The dome and spires of the Cathedral dominates the Bayeux skyline

The Cathedrale Notre Dame de Bayeux

The front facade of the Cathedral with the red main doors. Notice how clean it is.

Once inside, we experienced the interior of the cathedral just as it would have looked in the 13th century. Most of the dust, grime and any damages had been cleaned and restored. The glorious stained glass windows captured the light magnificently. We spent a great amount of time exploring the cathedral. The Bayeux Tapestry was kept here through the 18th century, perhaps unveiled in part during the dedication of the Cathedral in 1077 in the presence of William the Conqueror and his wife Matilde. The cathedral was originally built in a Norman-Romanesque style and rebuilt in the Romanesque style after it was badly damage in the war of 1105 but as the rebuilding continued through  the 13th century the style  turned to the Gothic.
Interior of the Cathedral looking towards the main altar.
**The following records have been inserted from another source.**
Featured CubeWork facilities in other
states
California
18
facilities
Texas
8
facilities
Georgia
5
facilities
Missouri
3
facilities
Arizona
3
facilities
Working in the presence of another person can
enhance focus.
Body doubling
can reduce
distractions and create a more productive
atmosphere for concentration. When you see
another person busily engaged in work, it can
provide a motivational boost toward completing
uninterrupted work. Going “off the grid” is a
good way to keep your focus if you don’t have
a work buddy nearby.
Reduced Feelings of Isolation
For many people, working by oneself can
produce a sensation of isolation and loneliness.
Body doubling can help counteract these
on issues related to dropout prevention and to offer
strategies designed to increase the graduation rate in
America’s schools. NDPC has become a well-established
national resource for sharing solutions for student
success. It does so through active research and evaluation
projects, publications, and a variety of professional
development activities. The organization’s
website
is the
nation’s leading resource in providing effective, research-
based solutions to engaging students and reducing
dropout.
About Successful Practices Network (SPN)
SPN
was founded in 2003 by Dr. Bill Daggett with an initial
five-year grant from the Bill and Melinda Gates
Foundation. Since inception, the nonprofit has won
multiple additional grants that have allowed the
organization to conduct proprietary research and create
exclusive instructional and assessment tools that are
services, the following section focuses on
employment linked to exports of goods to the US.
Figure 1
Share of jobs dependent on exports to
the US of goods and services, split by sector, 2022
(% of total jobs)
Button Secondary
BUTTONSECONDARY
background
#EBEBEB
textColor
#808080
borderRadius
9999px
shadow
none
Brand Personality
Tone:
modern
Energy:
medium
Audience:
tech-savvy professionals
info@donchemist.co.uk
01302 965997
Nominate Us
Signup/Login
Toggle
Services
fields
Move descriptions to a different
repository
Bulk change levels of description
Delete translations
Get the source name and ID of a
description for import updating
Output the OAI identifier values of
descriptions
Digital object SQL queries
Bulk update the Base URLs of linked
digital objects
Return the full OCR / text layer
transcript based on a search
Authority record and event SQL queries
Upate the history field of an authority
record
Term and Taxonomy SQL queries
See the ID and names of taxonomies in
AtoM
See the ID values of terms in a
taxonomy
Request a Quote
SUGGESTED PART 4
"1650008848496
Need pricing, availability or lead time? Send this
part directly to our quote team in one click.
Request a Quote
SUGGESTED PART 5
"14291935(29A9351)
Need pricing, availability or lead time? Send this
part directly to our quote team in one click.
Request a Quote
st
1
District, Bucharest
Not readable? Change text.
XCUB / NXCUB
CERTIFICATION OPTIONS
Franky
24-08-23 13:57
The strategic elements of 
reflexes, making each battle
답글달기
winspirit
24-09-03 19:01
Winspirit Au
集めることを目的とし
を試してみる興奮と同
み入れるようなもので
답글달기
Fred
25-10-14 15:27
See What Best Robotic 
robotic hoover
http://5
Again notice how bright the walls are.

Stained glass window
Beautiful tracery work


The Pulpit
One of the frescoes in the cathedral
The crypt with 15th century frescoes
I've kept a watercolor journal of this particular trip and here is one of my paintings and the picture I used as reference.

A view of the Cathedral dome and spires
My watercolor painting from my Travel Journal














It is great to see a Cathedral fully restored. I hope that these grand masters of architecture and art continue to be preserved for generations to come,  My friend Yogi and I decided that The Notre Dame of Bayeux would be a wonderful place for a wedding venue.... Perhaps, when my husband and I renew our vows on our 50th anniversary. But then again it is now a toss up between the Papal Basilica of St, Francis in Assisi. Fingers crossed.

A rock pile ceases to be a rock pile the moment a single man contemplates it, bearing within him the image of a cathedral.